The Middle East holds a little less than half the world’s proven natural gas reserves, but several countries in the region are facing gas shortages. In fact, many of these fossil fuel titans are pursuing solar power and other alternative energy technologies to supplement their soaring power generation requirements.
The International Energy Agency discusses this issue in its recently released Medium-Term Gas Market Report 2012 and says that – with the exception of existing export contracts – incremental medium-term production will exclusively serve domestic markets in the Middle East.
It is necessary to examine resource fundamentals at the country level to uncover “wide regional disparities,” the agency notes, with Iran and Qatar representing 72% of the region’s proven gas reserves. A majority of regional natural gas reserves are “associated,” meaning the gas is located in the same geologic structures as crude oil.
Between Rocks and Hard Places
“Opec crude oil production capacity will increase by 2.3 million barrels per day over 2010 – 2016, with 80% of it coming from Iraq,” the IEA said in the report. In addition, natural gas prices are often subsidized and maintained at below cost levels, “creating a vicious cycle with an artificially high demand without any driver to increase efficiency.” In 2010, most Middle East wholesale natural gas prices were below $1/million Btu, according to the International Gas Union as cited in the IEA report. That is well below international market prices.
“This explains why, despite apparent abundant resources, many Middle Eastern countries actually face shortages. A large proportion of associated gas is reinjected in the fields to enhance oil production, while some is still flared or vented, which restricts even further marketed gas production,” said the IEA.

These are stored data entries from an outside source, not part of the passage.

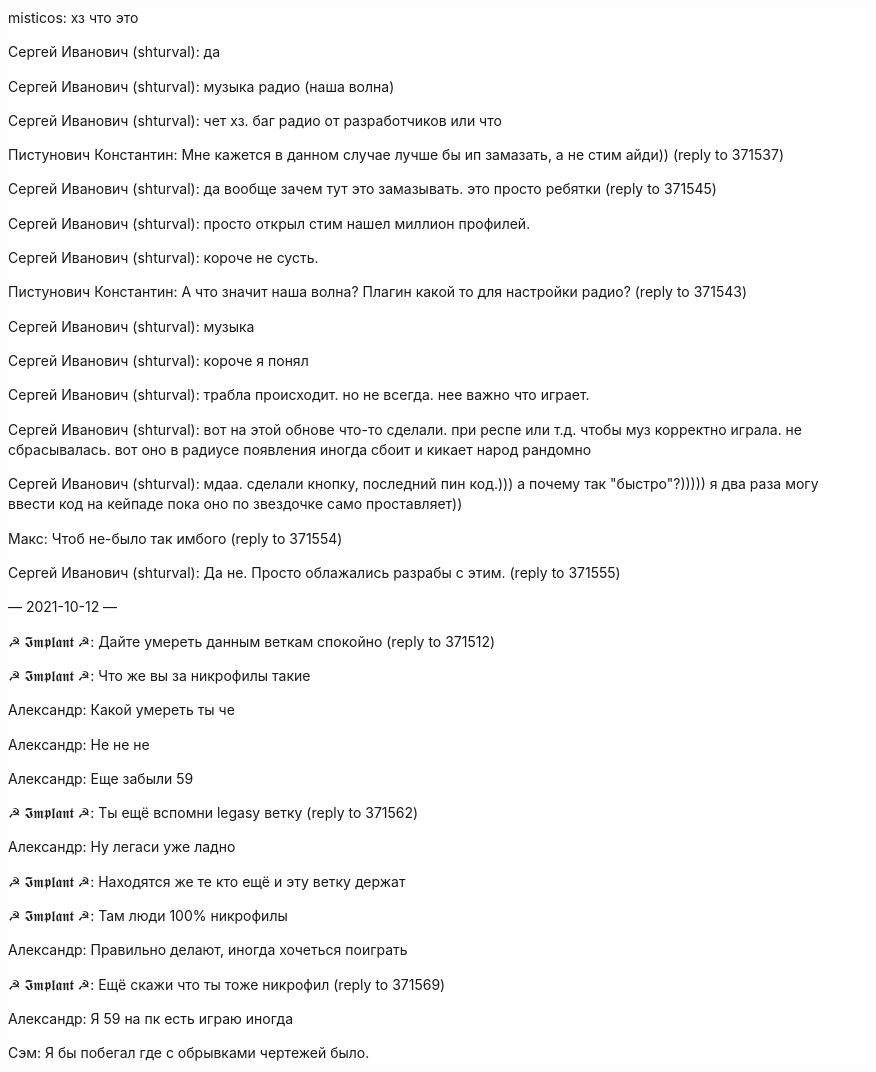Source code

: misticos: хз что это

Сергей Иванович (shturval): да

Сергей Иванович (shturval): музыка радио (наша волна)

Сергей Иванович (shturval): чет хз. баг радио от разработчиков или что

Пистунович Константин: Мне кажется в данном случае лучше бы ип замазать, а не стим айди)) (reply to 371537)

Сергей Иванович (shturval): да вообще зачем тут это замазывать. это просто ребятки (reply to 371545)

Сергей Иванович (shturval): просто открыл стим нашел миллион профилей.

Сергей Иванович (shturval): короче не сусть.

Пистунович Константин: А что значит наша волна? Плагин какой то для настройки радио? (reply to 371543)

Сергей Иванович (shturval): музыка

Сергей Иванович (shturval): короче я понял

Сергей Иванович (shturval): трабла происходит. но не всегда. нее важно что играет.

Сергей Иванович (shturval): вот на этой обнове что-то сделали. при респе или т.д. чтобы муз корректно играла. не сбрасывалась. вот оно в радиусе появления иногда сбоит и кикает народ рандомно

Сергей Иванович (shturval): мдаа. сделали кнопку, последний пин код.))) а почему так "быстро"?))))) я два раза могу ввести код на кейпаде пока оно по звездочке  само проставляет))

Макс: Чтоб не-было так имбого (reply to 371554)

Сергей Иванович (shturval): Да не. Просто облажались разрабы с этим. (reply to 371555)

— 2021-10-12 —

☭ 𝕴𝖒𝖕𝖑𝖆𝖓𝖙 ☭: Дайте умереть данным веткам спокойно (reply to 371512)

☭ 𝕴𝖒𝖕𝖑𝖆𝖓𝖙 ☭: Что же вы за никрофилы такие

Александр: Какой умереть ты че

Александр: Не не не

Александр: Еще забыли 59

☭ 𝕴𝖒𝖕𝖑𝖆𝖓𝖙 ☭: Ты ещё вспомни legasy ветку (reply to 371562)

Александр: Ну легаси уже ладно

☭ 𝕴𝖒𝖕𝖑𝖆𝖓𝖙 ☭: Находятся же те кто ещё и эту ветку держат

☭ 𝕴𝖒𝖕𝖑𝖆𝖓𝖙 ☭: Там люди 100% никрофилы

Александр: Правильно делают, иногда хочеться поиграть

☭ 𝕴𝖒𝖕𝖑𝖆𝖓𝖙 ☭: Ещё скажи что ты тоже никрофил (reply to 371569)

Александр: Я 59 на пк есть играю иногда

Сэм: Я бы побегал где с обрывками чертежей было.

Many countries in the region struggle with competing interests and hard choices in their energy policies. Friction between these competing goals has increased with the social upheaval that continues to unfold across the region, giving leaders even greater incentive to continue providing cheap energy to their growing populations.
As populations expand, domestic energy demand increases and infrastructure becomes strained – particularly for power generation needed to supply air conditioning and water desalination. Much of the region’s existing power generation is fired by crude oil or oil products, which can be problematic for governments that rely heavily on oil export revenue to run their countries.
Global oil prices have been trading toward the higher end of the historical price spectrum in recent years, which motivates oil producing countries to export as much oil as possible, while switching to natural gas for power generation fuel. However, this strategy is often easier said than done when significant volumes of natural gas need to be reinjected to keep the oil flowing.
This confluence of artificially depressed domestic natural gas prices, a need to maintain or increase oil exports and growing domestic energy demand is becoming unsustainable for some Middle Eastern governments, with some analysts describing the situation as a regional gas crisis.
“Within the region, only Qatar seems able to meet its booming demand and export commitments without any difficulties,” said the IEA.
Iraq is described as a wild card, with huge production potential, but considerable uncertainty as well. “Even though the light at the end of the tunnel is becoming a bit brighter, it is still relatively far away,” the agency said.